* PAGE EXTRACT *

<<<<

I use the word accumulated because all the ones Alexander wears, and today’s generals wear, were bestowed by fellow officers in recognition of being here and there, having done this and that, but seldom having to do with valor or combat. In fact, the Military Times runs a regular column called “Hall of Stolen Valor” documenting all those who fudge having real medals. The proliferation of medals cheapens the ones that ordinary soldiers earn.
The Los Angeles Times in its 2008 article “Petraeus’ ‘ribbon creep’ ” put it this way, “Brazen preening and ribbon creep among the military’s upper crust have trumped the time honored military virtues of humility, duty and personal service. U.S. Grant accepted Robert E. Lee’s sword in disheveled Union blue and boots, and Gens. Eisenhower and Marshall wore single rows of ribbons.”
Marshall’s museum is at Virginia Military Institute in Lexington, as are hundreds of graves of officers who died in the Civil War leading troops.
So when I see a general or other high-ranking military man wearing his medals in a civilian setting, it depreciates the value and valor of the individual grunts who earned medals fighting and dying in a war. Retired Army Col. David Hackworth was the most scathing critic of “medal fatigue.” In a 2004 article posted to nbcnews.com, Hackworth said, “In World War II, when I saw a Distinguished Flying Cross that meant a guy had made 25 or 30 missions over dangerous places like Hamburg or Berlin. Now they give medals out to guys that fly bombers invisible to radar whose bombs missed Saddam Hussein and killed 16 civilians in a restaurant. It’s an outrage.”
Medals are given out now as a means to promote wars. According to Hackworth, “In Vietnam, a dog was awarded a bronze star, and in Grenada more medals were handed out than there were soldiers fighting. In Operation Desert Storm, infantry battalions that never saw action were awarded the coveted CAB [close action badge].”

>>>>

* GIVEN INFORMATION *
<<<<

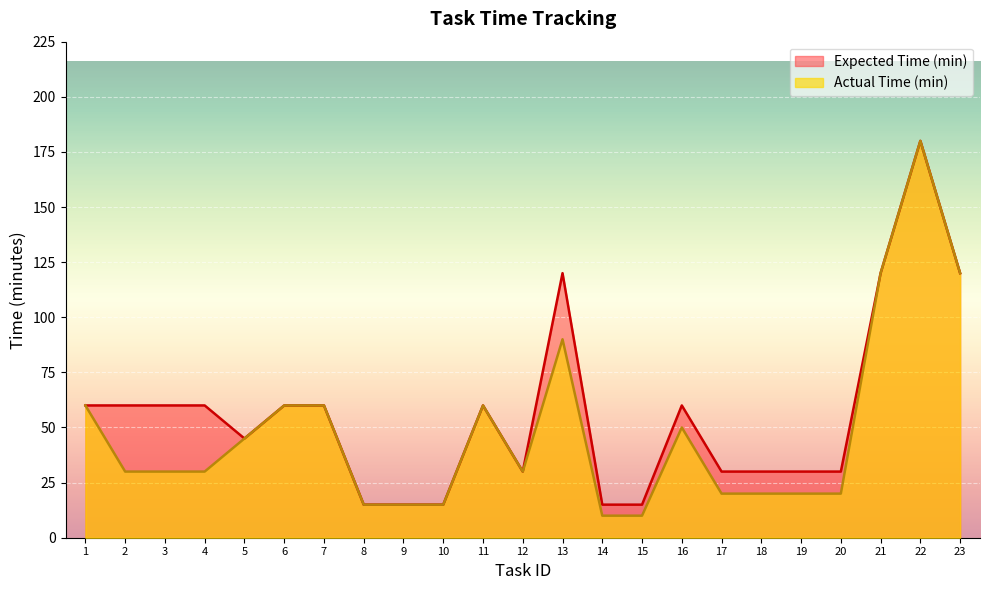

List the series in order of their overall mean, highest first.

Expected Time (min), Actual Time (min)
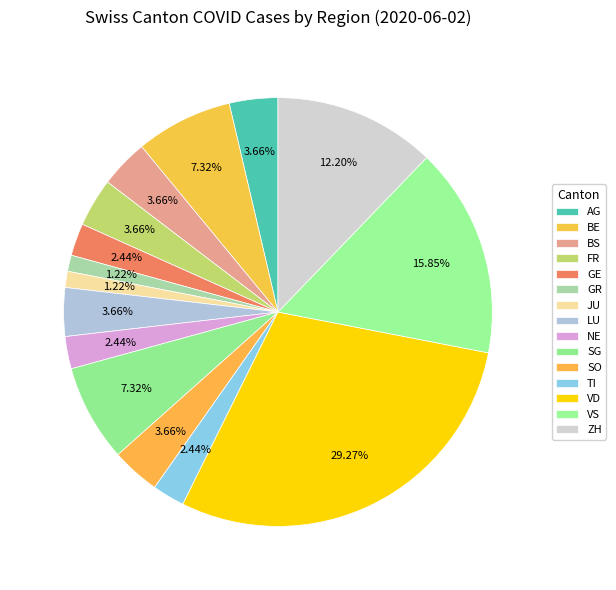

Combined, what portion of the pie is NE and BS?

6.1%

>>>>
<<<<

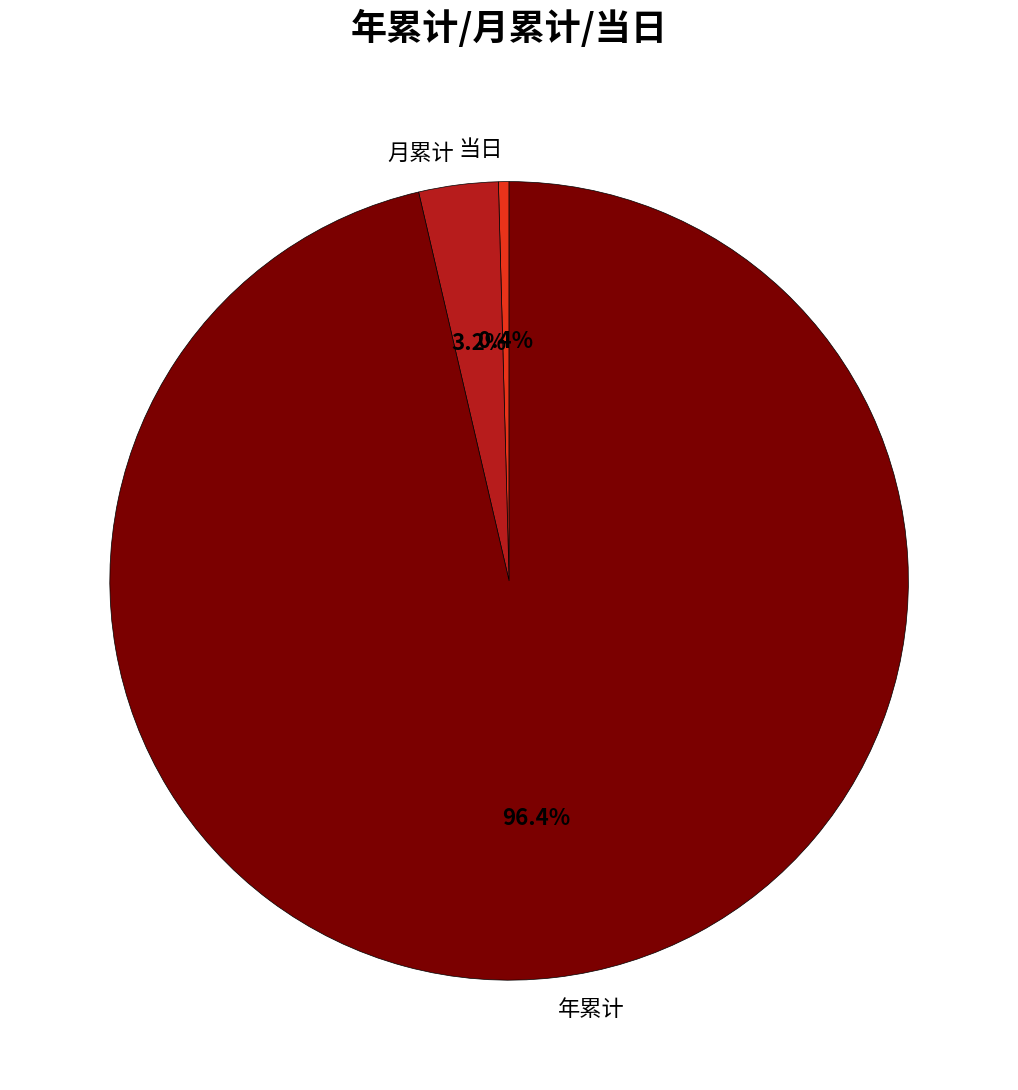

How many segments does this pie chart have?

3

>>>>

* PARTS OF THE EXERCISE *
A. According to the piece on military medals, what was a dog awarded in Vietnam?
B. Carry the piece on military medals forward, writing what comes next after its final sentence.
The listing comes from a source unrelated to the piece on military medals.

* REPLIES *
A. A bronze star.

B.
Petraeus was pretty shameless in acquiring the Bronze Star, which surprised the editor of Military.com upon learning that Petraeus was never anywhere near the fighting. This was first documented by Pulitzer Prize-winning writer Rick Atkinson in his book “In the Company of Soldiers.”
The Daily Kos, which tracks the military, also wondered in 2007 how Petraeus, who never discharged his weapons against enemy forces, never rescued anyone physically in battle, could have won a Bronze Star with a “V” for valor. The Bronze Star is usually given to the soldiers who are fighting in the heat of battle, not to officers who don’t see any action. It’s a medal that Gen. Dwight Eisenhower didn’t receive in leading Allied troops during World War II.
Or compare this to the officers who died in the battle of Gettysburg during the Civil War, where, the author of the best seller “Gettysburg” writes, “officers charged forward with swords outthrust from the shoulder.” Of Robert E. Lee’s 52 generals fighting at Gettysburg, a third of them were casualties.
The Los Angeles Times in its article on Petraeus concluded: “Memo to Petraeus: When you’re making the case for more patriotic gore go easy on the glitter.”